Search code examples
fortrangpgpuopenaccpgipgi-accelerator

How can a Fortran-OpenACC routine call another Fortran-OpenACC routine?


I'm currently attempting to accelerate a spectral element fluids solver by porting most of the routines to a GPGPU using OpenACC with the PGI (15.10) compiler. The source code is written in OO-Fortran. This software has "layers" of subroutines that call other functions and subroutines. To bring the code over to a GPU using openacc, I've been first attempting to place "$acc routine" directives in each routine that needs to be ported. During compilation, using "pgf90 -acc -Minfo=accel", I receive the following error :

nvvmCompileProgram error: 9.

Error: /tmp/pgacc2lMnIf9lMqx8.gpu (146, 24): parse invalid forward reference to function 'innerroutine_' with wrong type!

PGF90-S-0155-Compiler failed to translate accelerator region (see -Minfo messages): Device compiler exited with error status code (Test.f90: 1)

This same problem can be reproduced with the following simple fortran program :

PROGRAM Test
IMPLICIT NONE

CONTAINS

 SUBROUTINE OuterRoutine( sol, xF, N )
 !$acc routine
   IMPLICIT NONE
   INTEGER :: N
   REAL(KIND=8) :: sol(0:N,1:3)
   REAL(KIND=8) :: xF(0:N,1:3)
   ! LOCAL
   INTEGER :: i

      DO i = 0, N
         xF(i,1:3) = InnerRoutine( sol(i,1:3) )
      ENDDO

 END SUBROUTINE OuterRoutine
 FUNCTION InnerRoutine( sol ) RESULT( xF )
 !$acc routine
   IMPLICIT NONE
   REAL(KIND=8) :: sol(1:3)
   REAL(KIND=8) :: xF(1:3)

      xF(1) = sol(1)*sol(2)
      xF(2) = sol(1)*sol(3)
      xF(3) = sol(1)*sol(1)

 END FUNCTION InnerRoutine

END PROGRAM Test

Again, compiling the above program with "pgf90 -acc -Minfo=accel" yields the problem.

Does openacc support acc-enabled routines calling other acc-enabled routines ?

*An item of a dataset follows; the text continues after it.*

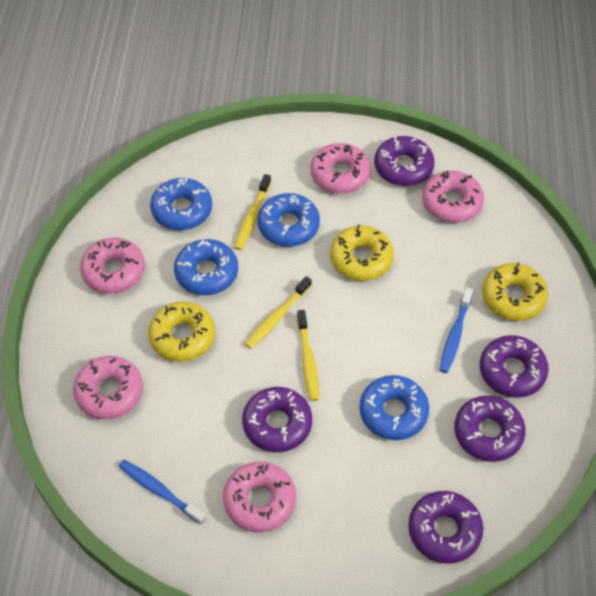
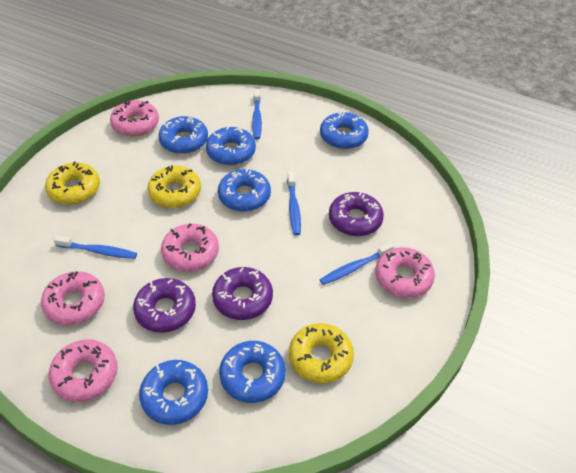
blue donut: 4 -> 6
blue toothbrush: 2 -> 4
purple donut: 5 -> 3
yellow toothbrush: 3 -> 0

If so, what am I doing wrong ?


Solution

  • You're using the OpenACC "routine" directive correctly. The problem here is that we (PGI) don't yet support using "routine" with array-valued functions. The problem being that this support requires the compiler to create a temp array to hold the return value. Meaning that every thread would need to allocate this temp array causing a severe performance penalty. Worse is how to handle sharing the temp array if is a gang or worker level routine.

    We do have open requests for this feature, but it may be awhile before we can address it. In the meantime, can you try inlining the routine? i.e. compile with "-Minline".